Shigellosis remains a significant global cause of infectious colitis, increasingly complicated by multidrug-resistant strains and the microbiota-disrupting effects of broad-spectrum antibiotics. Although conventional antimicrobial therapy can reduce symptom duration and bacterial shedding, it also contributes to gut dysbiosis, loss of colonization resistance, and further selection for antimicrobial resistance. These challenges have renewed interest in precision antimicrobial strategies, particularly bacteriophage therapy, which provides strain-level specificity and preserves the gut microbiota. This narrative review evaluates the biological rationale, preclinical and early clinical evidence, safety considerations, and translational challenges associated with bacteriophage therapy targeting Shigella spp. The historical development and mechanistic basis of phage therapy are summarized, with emphasis on the advantages of obligately lytic phages, receptor-specific targeting, self-amplification at infection sites, and activity against both planktonic and biofilm-associated bacteria.

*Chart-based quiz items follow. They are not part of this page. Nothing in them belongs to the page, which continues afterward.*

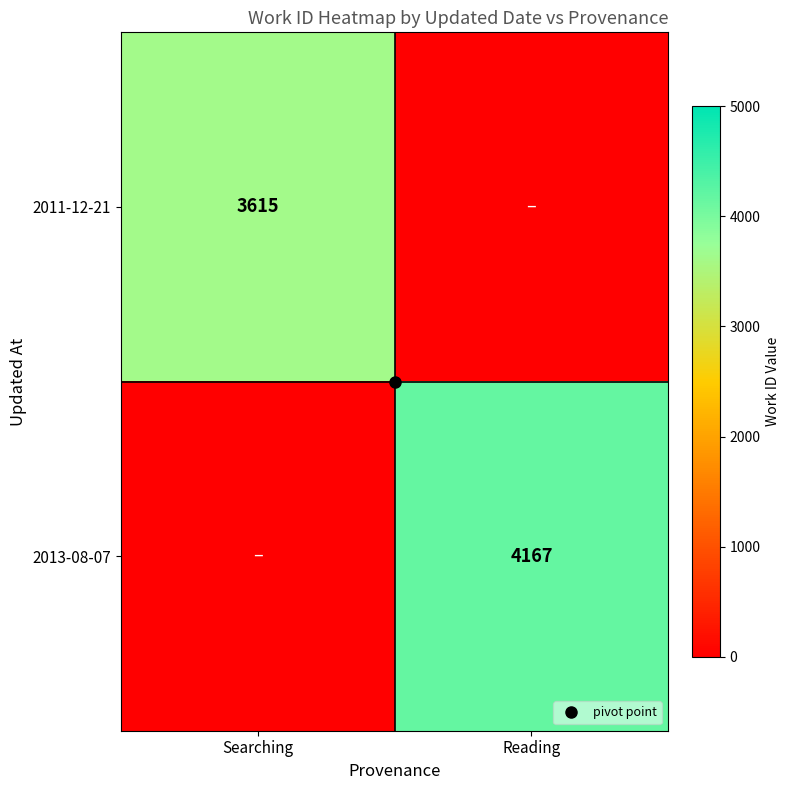

List the series in order of their peak value, highest first.

2013-08-07, 2011-12-21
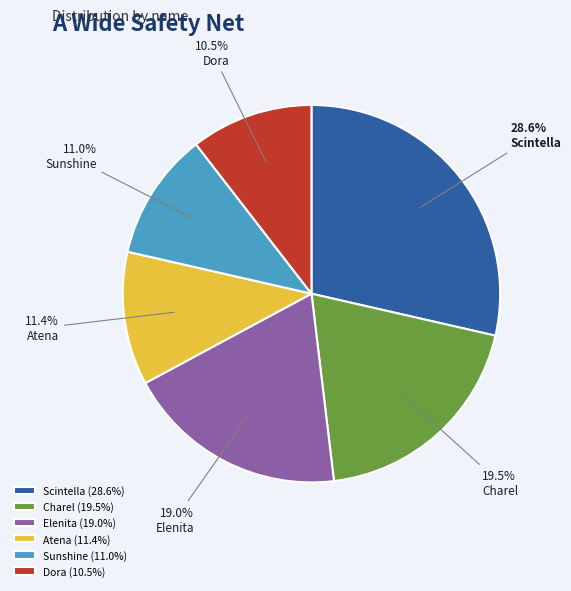

Which has a higher value, Elenita or Sunshine?

Elenita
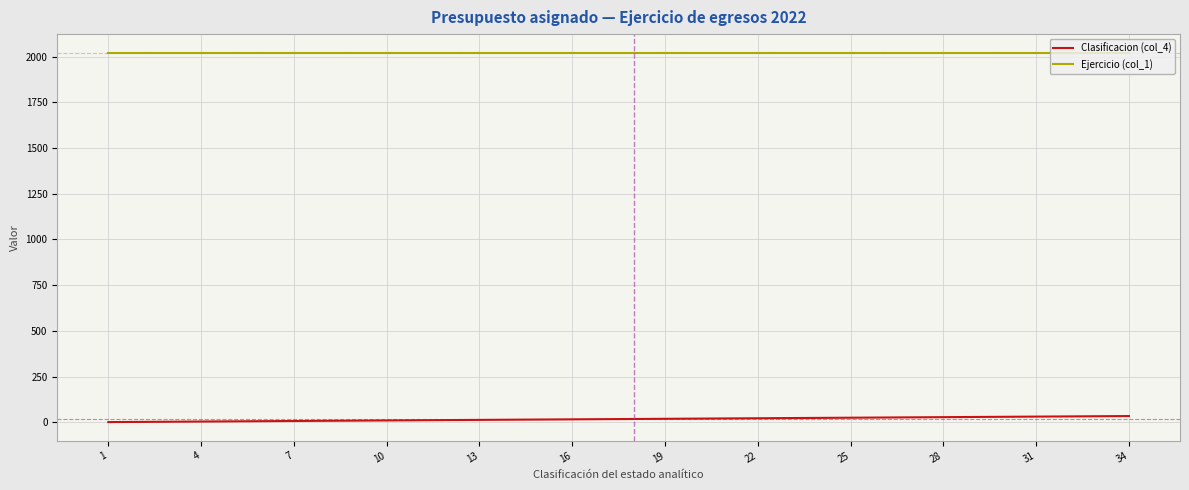

True or false: Ejercicio (col_1) and Clasificacion (col_4) cross at least once.

False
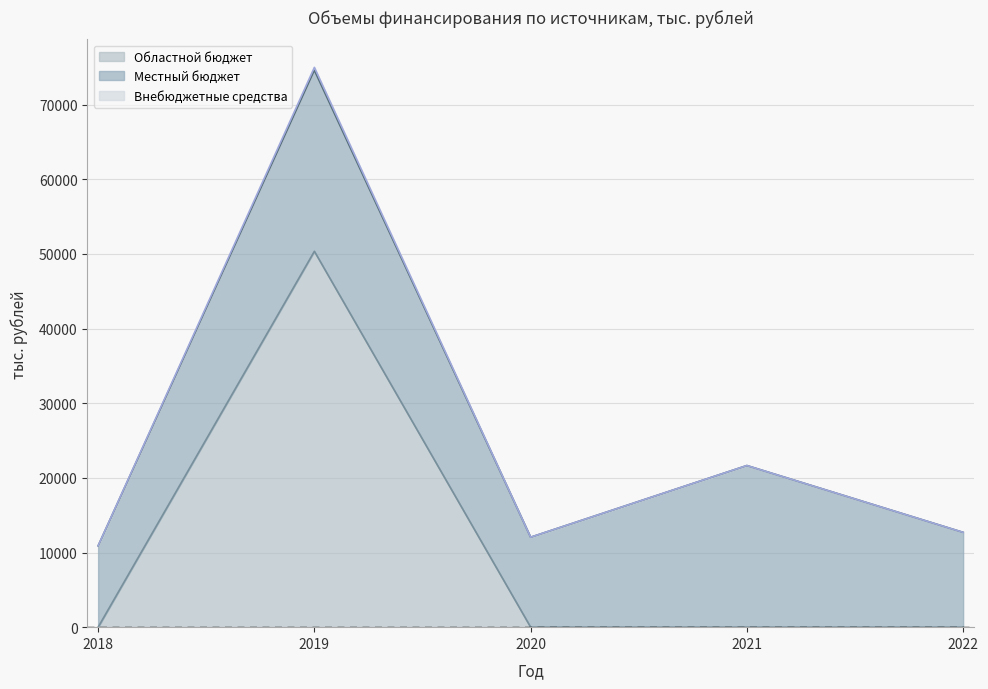

What is the total value across all series at 2020?

12050.0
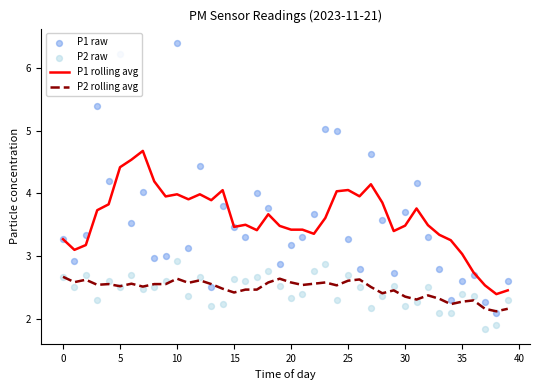

Which series has the largest Y range (max minus min)?

P1 raw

Recent microbiota research indicates that shigellosis is closely associated with early and persistent disruption of gut ecology, including depletion of short-chain fatty acids-producing taxa and reduced microbial resilience. Phage-based approaches may reduce pathogen burden while preserving beneficial microbial communities. Evidence from in vitro systems, animal models, human intestinal organoids, and a Phase 1 clinical trial demonstrates targeted efficacy and favorable safety profiles for Shigella-specific phages and phage cocktails. Major barriers to clinical adoption include immune interactions, phage resistance dynamics, genomic safety screening, regulatory classification, and the need for standardized susceptibility testing. Future directions emphasize the development of personalized phage therapy platforms that integrate rapid diagnostics, phage libraries, metagenomics, and artificial intelligence-assisted matching to enable scalable, precision treatment.